Общественные настроения были не только реалистичны в оценке ситуации, сложившейся в чиновном мире, но даже конструктивны в способах ее разрешения. М.Я. фон Фок писал о столичных разговорах: «Виновные будут постоянно повторять один и тот же припев: «Дайте нам обеспеченное положение, соответствующее той службе, какую от нас требуют, и тогда удвойте строгость во всем, что касается точности исполнения наших обязанностей». В то же время всеми понималось, что средств для повышения окладов в государственной росписи нет, поэтому выдвигались идеи, как найти средства (обложить 10 %-м сбором пенсии свыше 1000 руб., увеличить судебные пошлины, взыскивать налог с отдельных видов земельных пожалований и др.)[285].

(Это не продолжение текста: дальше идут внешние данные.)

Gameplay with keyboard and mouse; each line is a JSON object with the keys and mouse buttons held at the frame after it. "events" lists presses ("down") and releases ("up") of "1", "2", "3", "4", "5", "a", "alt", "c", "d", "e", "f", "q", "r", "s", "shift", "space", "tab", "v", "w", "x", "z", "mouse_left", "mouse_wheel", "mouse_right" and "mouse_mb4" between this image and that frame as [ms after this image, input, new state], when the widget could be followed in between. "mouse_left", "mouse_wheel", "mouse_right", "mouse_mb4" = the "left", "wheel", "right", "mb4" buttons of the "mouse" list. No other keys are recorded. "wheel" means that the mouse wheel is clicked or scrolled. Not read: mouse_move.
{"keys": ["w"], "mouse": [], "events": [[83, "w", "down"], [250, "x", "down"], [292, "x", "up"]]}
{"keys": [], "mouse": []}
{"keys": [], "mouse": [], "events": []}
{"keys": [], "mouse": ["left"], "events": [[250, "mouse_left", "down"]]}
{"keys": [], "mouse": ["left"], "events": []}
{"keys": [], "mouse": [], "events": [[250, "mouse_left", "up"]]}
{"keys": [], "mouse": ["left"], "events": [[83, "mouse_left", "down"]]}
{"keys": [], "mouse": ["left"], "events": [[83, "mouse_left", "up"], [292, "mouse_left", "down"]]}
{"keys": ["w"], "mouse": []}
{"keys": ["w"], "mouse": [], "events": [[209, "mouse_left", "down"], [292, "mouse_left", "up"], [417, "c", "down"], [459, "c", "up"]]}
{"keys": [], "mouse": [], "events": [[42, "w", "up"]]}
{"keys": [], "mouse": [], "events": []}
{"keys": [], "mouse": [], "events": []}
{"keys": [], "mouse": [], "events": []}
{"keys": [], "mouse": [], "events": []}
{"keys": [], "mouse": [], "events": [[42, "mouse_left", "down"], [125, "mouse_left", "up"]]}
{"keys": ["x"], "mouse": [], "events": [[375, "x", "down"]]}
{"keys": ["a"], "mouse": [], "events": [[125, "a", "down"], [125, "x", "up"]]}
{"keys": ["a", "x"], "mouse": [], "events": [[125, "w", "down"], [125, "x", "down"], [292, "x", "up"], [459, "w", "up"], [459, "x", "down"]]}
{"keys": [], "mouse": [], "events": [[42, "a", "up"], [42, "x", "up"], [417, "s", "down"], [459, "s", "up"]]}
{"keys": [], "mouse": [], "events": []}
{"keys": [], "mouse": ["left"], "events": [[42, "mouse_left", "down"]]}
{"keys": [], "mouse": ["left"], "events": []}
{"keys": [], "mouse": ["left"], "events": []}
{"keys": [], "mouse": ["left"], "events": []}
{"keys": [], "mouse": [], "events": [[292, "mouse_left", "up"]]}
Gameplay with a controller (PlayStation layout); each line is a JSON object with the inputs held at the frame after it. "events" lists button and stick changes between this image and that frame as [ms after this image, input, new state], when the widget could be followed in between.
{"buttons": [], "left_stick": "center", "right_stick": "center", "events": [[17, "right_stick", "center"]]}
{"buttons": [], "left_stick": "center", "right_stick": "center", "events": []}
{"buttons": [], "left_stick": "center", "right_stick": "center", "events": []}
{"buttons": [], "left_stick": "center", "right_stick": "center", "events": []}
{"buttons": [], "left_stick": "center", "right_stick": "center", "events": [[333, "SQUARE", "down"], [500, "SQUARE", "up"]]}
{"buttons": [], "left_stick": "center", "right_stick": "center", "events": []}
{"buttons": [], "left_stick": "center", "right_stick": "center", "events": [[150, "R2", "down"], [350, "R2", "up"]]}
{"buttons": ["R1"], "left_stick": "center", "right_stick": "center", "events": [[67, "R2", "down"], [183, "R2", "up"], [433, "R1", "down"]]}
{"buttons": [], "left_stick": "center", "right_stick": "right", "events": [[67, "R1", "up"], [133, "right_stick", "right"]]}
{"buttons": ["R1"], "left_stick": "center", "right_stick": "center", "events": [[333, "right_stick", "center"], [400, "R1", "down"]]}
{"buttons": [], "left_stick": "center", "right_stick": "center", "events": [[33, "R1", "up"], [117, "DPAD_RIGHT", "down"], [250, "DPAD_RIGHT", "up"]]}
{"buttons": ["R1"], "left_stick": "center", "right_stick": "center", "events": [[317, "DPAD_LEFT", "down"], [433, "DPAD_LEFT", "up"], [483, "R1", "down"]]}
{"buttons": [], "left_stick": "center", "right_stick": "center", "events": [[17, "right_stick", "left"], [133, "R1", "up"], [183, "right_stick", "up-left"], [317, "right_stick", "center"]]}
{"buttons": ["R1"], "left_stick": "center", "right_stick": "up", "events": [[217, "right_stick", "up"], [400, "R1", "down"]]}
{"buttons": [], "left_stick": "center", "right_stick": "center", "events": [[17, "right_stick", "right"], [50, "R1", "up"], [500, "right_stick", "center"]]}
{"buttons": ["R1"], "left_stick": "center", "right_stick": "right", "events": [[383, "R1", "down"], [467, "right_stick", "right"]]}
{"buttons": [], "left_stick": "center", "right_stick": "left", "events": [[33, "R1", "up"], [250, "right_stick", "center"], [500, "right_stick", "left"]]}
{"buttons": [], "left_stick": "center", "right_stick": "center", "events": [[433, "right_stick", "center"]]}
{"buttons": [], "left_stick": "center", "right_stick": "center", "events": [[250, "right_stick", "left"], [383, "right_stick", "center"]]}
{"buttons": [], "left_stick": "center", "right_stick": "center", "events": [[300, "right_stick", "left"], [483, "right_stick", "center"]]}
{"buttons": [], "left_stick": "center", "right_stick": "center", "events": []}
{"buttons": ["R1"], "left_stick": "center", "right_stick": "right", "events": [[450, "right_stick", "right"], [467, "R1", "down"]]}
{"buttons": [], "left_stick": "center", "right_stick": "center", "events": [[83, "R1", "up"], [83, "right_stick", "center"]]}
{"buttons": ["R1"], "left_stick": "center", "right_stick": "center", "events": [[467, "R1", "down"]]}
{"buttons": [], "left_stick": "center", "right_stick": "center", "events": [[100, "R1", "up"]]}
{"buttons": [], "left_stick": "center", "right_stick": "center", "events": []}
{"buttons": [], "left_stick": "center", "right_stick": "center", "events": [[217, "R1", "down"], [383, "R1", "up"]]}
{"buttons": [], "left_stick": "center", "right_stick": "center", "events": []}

Глобальность общественного зла не позволяла верить в скорое его искоренение. М.Я. фон Фок пересказывал наблюдение столичного общества о коррупции в чиновной среде снизу доверху: «Возможно ли требовать, чтобы какой-нибудь чиновник, избалованный роскошью и образом жизни нашего времени, устоял бы против соблазна и разыгрывал бы, весьма некстати, роль Катона, тогда как начальники его подают ему пример и загребают обеими руками?» Взяточники хоть и «всеми презираемы, […] но они сильны своими денежными средствами и своими связями»[286].
Неизвестность, отсутствие какой-либо информации о ходе следствия над лихоимцами порождали пугающие взяточников слухи. М.Я. фон Фок писал: «Зная дурной характер Спасского, многие находятся теперь в смертельной тревоге, […] так как заранее предвидят, что Спасский не задумается компрометировать своих сообщников или тех, кто также вкусил от запретного плода»[287]. Через несколько дней фиксировался новый слух: «Уверяют, что Спасский указал на многих значительных лиц, как на действовавших заодно с ним или занимавшихся доходным, но бесчестным ремеслом вымогательства». Страх перед разоблачением, возможным доносом о ранее совершенном преступлении рисовал мрачные картины: «Говорят, что подсудимые и сообщники их громко ропщут и заявляют, что доносы до такой степени размножаются, что под конец придется допрашивать стены». В то время, когда одни роптали на то, что «не следует прибегать к окольным путям для разоблачения их происков», другие шутили, что «нет ничего проще, как одним чортом погнать другого»; что «широкая сеть закинута на всех сторонников бюрократии. Кажется только […] что сеть эта не Евангельская и что все, попавшее в нее, будет выброшено»[288].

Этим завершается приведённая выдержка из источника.